Exercise brief
In the listing below, the lines starting with the line with "Feierliche Weihe im Grazer Dom Am 1. Mai 2025" and going on through the line with "terapias por día" are to be reproduced exactly, and only those.

Material for this exercise
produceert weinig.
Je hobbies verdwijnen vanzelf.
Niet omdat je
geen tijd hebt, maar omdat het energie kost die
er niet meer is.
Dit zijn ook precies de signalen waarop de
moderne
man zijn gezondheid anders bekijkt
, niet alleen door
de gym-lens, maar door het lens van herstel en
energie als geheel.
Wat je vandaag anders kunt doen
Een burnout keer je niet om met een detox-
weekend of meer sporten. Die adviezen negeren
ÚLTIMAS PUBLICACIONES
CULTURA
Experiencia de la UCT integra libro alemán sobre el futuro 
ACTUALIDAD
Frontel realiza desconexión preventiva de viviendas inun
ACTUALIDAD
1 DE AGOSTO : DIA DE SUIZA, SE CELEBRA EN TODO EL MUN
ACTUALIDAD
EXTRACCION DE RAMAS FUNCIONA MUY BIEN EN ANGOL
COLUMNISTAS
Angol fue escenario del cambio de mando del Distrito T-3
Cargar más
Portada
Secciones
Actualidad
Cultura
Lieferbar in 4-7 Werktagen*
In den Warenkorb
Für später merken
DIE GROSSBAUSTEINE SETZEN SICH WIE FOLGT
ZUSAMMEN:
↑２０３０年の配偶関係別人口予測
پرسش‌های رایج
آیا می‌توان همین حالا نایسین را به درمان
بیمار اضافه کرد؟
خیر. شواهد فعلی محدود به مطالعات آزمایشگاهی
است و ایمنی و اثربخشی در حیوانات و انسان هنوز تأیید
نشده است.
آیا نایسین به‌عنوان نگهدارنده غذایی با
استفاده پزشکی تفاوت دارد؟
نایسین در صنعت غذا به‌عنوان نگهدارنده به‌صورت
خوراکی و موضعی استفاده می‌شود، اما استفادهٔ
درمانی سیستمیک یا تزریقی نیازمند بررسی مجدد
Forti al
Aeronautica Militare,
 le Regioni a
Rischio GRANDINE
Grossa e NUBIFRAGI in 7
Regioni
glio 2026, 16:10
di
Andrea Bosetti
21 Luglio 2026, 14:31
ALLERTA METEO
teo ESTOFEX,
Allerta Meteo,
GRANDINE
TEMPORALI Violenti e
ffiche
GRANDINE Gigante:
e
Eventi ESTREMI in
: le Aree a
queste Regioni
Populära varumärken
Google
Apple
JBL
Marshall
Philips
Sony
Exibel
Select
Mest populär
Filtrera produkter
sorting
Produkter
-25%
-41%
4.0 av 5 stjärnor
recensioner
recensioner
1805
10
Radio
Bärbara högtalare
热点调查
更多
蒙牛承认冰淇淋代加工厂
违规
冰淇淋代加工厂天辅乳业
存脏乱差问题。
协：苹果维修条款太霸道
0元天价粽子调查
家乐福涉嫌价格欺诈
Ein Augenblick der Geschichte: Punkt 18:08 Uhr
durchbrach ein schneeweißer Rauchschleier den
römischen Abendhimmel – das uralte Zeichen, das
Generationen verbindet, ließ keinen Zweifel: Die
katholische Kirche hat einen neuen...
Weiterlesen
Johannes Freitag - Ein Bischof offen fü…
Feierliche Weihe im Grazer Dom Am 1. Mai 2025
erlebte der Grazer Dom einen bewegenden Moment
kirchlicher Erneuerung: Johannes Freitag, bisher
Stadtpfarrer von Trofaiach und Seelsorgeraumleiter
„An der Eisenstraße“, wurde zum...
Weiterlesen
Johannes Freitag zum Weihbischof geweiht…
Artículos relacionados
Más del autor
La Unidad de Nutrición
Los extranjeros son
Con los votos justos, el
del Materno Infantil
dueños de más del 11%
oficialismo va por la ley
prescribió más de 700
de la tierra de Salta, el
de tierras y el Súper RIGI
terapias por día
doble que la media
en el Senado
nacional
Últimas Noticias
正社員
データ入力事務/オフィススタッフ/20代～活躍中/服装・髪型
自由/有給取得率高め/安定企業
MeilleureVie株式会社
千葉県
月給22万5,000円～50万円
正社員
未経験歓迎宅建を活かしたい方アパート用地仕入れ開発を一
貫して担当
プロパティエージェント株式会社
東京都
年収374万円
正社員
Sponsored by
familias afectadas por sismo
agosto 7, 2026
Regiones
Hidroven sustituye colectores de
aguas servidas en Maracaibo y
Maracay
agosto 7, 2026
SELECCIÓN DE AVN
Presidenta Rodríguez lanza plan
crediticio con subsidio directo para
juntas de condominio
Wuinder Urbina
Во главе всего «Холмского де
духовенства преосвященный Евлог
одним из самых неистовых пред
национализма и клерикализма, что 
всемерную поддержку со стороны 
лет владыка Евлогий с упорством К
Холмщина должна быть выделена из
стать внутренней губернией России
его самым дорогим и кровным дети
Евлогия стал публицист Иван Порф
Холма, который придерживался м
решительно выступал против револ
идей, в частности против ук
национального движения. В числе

Output of the exercise
Feierliche Weihe im Grazer Dom Am 1. Mai 2025
erlebte der Grazer Dom einen bewegenden Moment
kirchlicher Erneuerung: Johannes Freitag, bisher
Stadtpfarrer von Trofaiach und Seelsorgeraumleiter
„An der Eisenstraße“, wurde zum...
Weiterlesen
Johannes Freitag zum Weihbischof geweiht…
Artículos relacionados
Más del autor
La Unidad de Nutrición
Los extranjeros son
Con los votos justos, el
del Materno Infantil
dueños de más del 11%
oficialismo va por la ley
prescribió más de 700
de la tierra de Salta, el
de tierras y el Súper RIGI
terapias por día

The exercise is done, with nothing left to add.